One of the things that you begin to notice in these photos is how crowded they can fill. The campus was small, but growing, but not nearly fast enough to meet the needs from this ROTC generation. This looks like some sort of semi-formal dinner, but all these people look packed in. Again, the captions are making some very short pun, and give us no details.

And, to wrap this up, I direct your attention to the fellow on the right.

What is he wearing? What is he wearing in 1954? And why is no one staring at him for it?

All of these will wind up in the Glomerata section (eventually). You can see others, here. Or maybe you’d like to click through to see all the covers. The university hosts their collection here.


23
Oct 24

Have I found a character for you today

You’re going to want to stick with this. I made an error, caught the error, corrected the error, and the story below got immensely better because of it.

Spent the morning grading at home — because it is another week with plenty of things to grade, and that’s what I did yesterday, what I’m doing today and what I’ll do tomorrow.
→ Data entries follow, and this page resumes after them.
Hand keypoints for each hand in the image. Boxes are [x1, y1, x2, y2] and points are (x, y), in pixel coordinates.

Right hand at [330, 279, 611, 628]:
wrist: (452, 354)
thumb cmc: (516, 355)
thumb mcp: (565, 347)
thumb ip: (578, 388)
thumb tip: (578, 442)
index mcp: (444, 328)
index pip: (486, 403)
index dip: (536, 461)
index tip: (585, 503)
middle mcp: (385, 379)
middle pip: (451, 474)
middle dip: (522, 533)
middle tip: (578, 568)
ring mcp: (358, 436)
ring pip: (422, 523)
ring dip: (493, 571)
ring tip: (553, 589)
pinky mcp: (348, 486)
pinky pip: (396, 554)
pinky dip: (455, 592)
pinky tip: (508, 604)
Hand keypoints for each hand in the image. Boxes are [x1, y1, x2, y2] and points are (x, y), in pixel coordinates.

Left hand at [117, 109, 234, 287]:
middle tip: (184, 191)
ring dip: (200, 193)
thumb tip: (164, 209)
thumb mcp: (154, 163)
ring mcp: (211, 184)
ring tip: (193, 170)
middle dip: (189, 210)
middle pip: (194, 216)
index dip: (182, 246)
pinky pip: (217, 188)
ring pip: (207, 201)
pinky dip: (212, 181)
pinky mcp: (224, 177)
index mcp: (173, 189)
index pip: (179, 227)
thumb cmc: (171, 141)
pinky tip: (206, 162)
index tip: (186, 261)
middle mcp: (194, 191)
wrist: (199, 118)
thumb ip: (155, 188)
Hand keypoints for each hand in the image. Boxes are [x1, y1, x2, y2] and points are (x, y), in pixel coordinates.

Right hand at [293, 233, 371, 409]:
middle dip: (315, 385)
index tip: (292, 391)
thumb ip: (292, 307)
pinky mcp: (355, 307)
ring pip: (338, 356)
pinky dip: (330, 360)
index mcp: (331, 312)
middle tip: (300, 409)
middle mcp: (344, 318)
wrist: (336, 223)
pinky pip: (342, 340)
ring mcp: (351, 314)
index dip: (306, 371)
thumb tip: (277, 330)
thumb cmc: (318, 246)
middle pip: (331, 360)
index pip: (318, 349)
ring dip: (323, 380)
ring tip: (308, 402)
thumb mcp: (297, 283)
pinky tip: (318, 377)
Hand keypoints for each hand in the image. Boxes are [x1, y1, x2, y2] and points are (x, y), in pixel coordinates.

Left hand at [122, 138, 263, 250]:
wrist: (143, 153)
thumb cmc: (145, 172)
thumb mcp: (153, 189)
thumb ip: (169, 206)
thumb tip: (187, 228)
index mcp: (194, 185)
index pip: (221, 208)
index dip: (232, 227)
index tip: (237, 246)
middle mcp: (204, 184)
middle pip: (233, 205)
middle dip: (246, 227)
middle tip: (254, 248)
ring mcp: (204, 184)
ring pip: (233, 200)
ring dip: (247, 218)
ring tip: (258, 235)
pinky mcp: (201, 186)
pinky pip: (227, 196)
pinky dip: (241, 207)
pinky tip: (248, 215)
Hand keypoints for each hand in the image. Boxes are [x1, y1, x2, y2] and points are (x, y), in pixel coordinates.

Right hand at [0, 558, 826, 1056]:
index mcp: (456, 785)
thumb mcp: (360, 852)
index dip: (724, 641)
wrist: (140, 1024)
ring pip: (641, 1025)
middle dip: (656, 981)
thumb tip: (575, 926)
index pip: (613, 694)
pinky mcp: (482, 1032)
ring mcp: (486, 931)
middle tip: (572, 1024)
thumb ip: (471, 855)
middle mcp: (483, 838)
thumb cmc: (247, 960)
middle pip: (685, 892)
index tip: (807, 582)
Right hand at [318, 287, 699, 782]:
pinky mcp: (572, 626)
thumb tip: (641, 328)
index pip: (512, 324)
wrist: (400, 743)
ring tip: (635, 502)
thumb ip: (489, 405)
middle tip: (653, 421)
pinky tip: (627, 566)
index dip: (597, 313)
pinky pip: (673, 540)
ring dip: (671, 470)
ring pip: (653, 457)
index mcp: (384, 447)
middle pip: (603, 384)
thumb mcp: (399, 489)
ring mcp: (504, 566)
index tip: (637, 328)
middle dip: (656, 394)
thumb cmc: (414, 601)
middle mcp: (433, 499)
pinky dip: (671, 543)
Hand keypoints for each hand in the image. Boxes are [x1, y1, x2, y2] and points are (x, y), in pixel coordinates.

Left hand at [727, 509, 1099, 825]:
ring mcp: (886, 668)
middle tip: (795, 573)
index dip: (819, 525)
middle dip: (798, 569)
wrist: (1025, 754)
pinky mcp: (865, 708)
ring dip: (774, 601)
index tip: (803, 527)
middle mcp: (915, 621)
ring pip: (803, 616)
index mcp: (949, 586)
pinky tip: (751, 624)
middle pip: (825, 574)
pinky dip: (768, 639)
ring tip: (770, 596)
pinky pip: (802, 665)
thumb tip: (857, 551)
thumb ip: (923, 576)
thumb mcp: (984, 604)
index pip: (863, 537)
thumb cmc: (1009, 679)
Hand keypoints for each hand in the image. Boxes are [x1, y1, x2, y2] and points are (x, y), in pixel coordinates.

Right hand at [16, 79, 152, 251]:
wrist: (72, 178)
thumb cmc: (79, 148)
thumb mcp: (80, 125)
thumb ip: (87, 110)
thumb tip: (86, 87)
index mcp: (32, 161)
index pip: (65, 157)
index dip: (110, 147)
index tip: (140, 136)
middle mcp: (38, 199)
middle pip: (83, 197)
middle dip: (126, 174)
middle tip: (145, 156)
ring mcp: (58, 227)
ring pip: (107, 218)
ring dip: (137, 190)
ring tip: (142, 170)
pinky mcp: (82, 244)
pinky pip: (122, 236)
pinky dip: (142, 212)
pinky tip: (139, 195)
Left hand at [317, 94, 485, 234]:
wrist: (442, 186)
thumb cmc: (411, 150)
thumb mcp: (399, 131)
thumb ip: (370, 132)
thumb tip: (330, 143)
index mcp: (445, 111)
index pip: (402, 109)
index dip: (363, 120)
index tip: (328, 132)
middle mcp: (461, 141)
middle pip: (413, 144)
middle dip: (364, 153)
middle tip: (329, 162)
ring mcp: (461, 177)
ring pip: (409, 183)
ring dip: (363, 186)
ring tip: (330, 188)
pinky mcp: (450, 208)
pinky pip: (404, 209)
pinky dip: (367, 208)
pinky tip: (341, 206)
This week we’re reading a critical analysis from a Dutch scholar.

But we spent the afternoon on campus. Sandwich lunch in the office. I read student assignments in the office. There was a marketing meeting. From the office of The More Things Change, someone explained SEO and we discussed WordPress. We had a nice time.

So after a lovely afternoon with colleagues, my lovely bride and I went over to the big kids’ pool. It was my first swim in four weeks.

And it felt surprisingly decent. Good, even, in places. And before I knew it, I was in that weird vacant groove and the lengths and laps just started disappearing. And then, suddenly (OK, slowly) I had an easy 2,000-yard workout under my belt.

Did not see the comet on the drive home. Mostly, we were busy chatting about class strategies and research. And now, after dinner, I’ll have to get back to grading.

But first!

We return once again to We Learn Wednesdays. The point is, riding my bike around the county, tracking down historical markers, sharing them here and trying to add a bit more context that what the signs offer us. This is the 51st installment, and the 83rd marker in the We Learn Wednesdays series.

And this time we’re going to Thomas Sinnickson’s house.

Thomas Sinnickson was born in 1797, and he blends right in with a large family, one that uses the same names over and over. Lots of Thomas Sinnicksons. Lots of Andrew Sinnicksons. Some of his elders had been in the state militia and in the Continental Army. There are two of his ancestors who served in both the state and U.S. legislature. A later Sinnickson went to Congress as well.

But those people aren’t the Thomas who built this house.

Our guy is maybe the third most famous Thomas in his family, which is to say, he’s not. His was a family that dates back to the original Swedish settlers. I spent a fair amount of time trying to trace my way through the Sinnicksons, deleting about five paragraphs of summary when I found I’d made a big generational error. But now we have it right. And it’s even more entertaining.

Thomas died at just 45, in 1842. Searches don’t tell me much about him, in part, perhaps, because of the other Thomas Sinnicksons that preceded. But we do know this. He and Clarissa had five daughters and three sons. The youngest died at just 21, in an asylum. One of the sons was a poet. One daughter moved across the country, to Oregon. (By way of sail, around Cape Horn, a six-month journey.) And in that woman there is a tale.

There’s a bit more about her, here, in the far right column. I would watch the movie about that woman’s life.

The rest of the family stayed much closer to home. Two of Thomas and Clarissa’s children made it into their 80s. All told, four of them lived into the 20th century. And this is where they grew up, surely steeped in their family’s history, and definitely in the midst of their community’s history, as we’ll see in the coming weeks.

The building was sold last year. From what I can tell, it’s been used as converted office space for quite some time.